Abd ul-Rahman Lomax wrote:
They are two different facts, and we have a fair amount of helium
data that is not correlated with heat. Hoffman reports a lot of
helium data in his book, based on EPRI reports, without heat data.
It's explicitly missing, and it seems that the helium measurements
were made deliberately independent from the heat, to avoid the
obvious accusation of expectation bias.
That was not a blind test as far as I know. Hoffman knew perfectly
well that the samples produced heat, but he did not want to talk
about for political reasons. He was allied with Jones and Schneider
of the anti-heat brigades.
The tests done by U.S. Bureau of Mines and others, on the samples
sent out by Miles, were single-blind tests, not double blind. That is
to say, the people measuring helium did not know whether the sample
produced heat at the time they made the measurement. Miles knew, but
he did not tell them until they finished. As Lomax says, this was to
avoid introducing an expectation bias caused by wishful thinking.

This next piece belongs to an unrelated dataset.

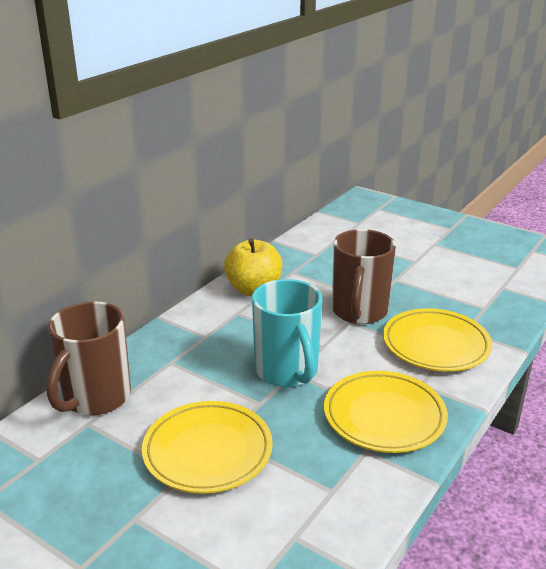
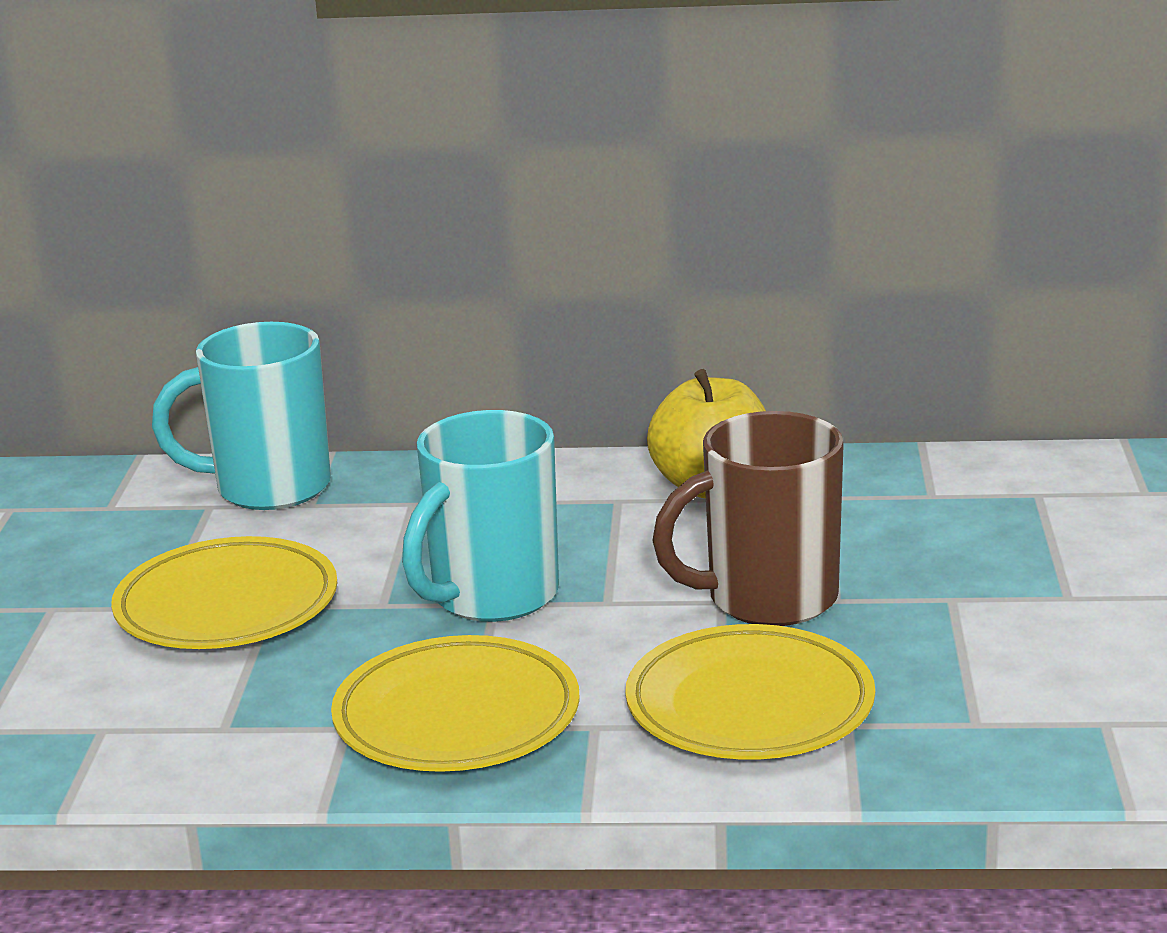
camera: 60 degrees right, 5 degrees down
brown mug [46,301,131,415] -> turquoise mug [152,322,331,510]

(That's an expectation bias, not an expectation value. Our friend S.
K. confuses the two.)
Hoffman was well aware of the correlation of heat and helium when he
wrote his book. The entire purpose of book was to distract people
from the heat and cast doubt on the tritium, with his preposterous
used CANDU moderator water hypothesis. The book was so outrageous,
SRI threatened a lawsuit, and forced the publisher to insert the
loose leaf sheet of paper into the book, which says:
"ADDENDUM
Comments were made in this text that the work performed by SRI
INTERNATIONAL was difficult to examine in detail because that lab was
reticent to share experimental details of a potentially profitable
field of research. This experimental secrecy was partially lifted by
the following Report to EPRI:
McKubre, M. C. H., et al., 'Development of Advanced Concepts for
Nuclear Processes in Deuterated Metals,' TR-104195, Research Project
3170-01, Final Report, August 1994."
I will grant there is useful information in this book. However, if
you want to make a clean separation of truth from the anti-cold
fusion propaganda I recommend you keep the one-page Addendum and toss
the book into the trash. It is a bit like the Taubes book. There is a
lot of true information in that book too. Gene Mallove said it was an
accurate description of Steve Jones' shenanigans. But the technical
assertions are so confused they are hazardous to read. As they say in
Japan, the stupidity rubs off on you.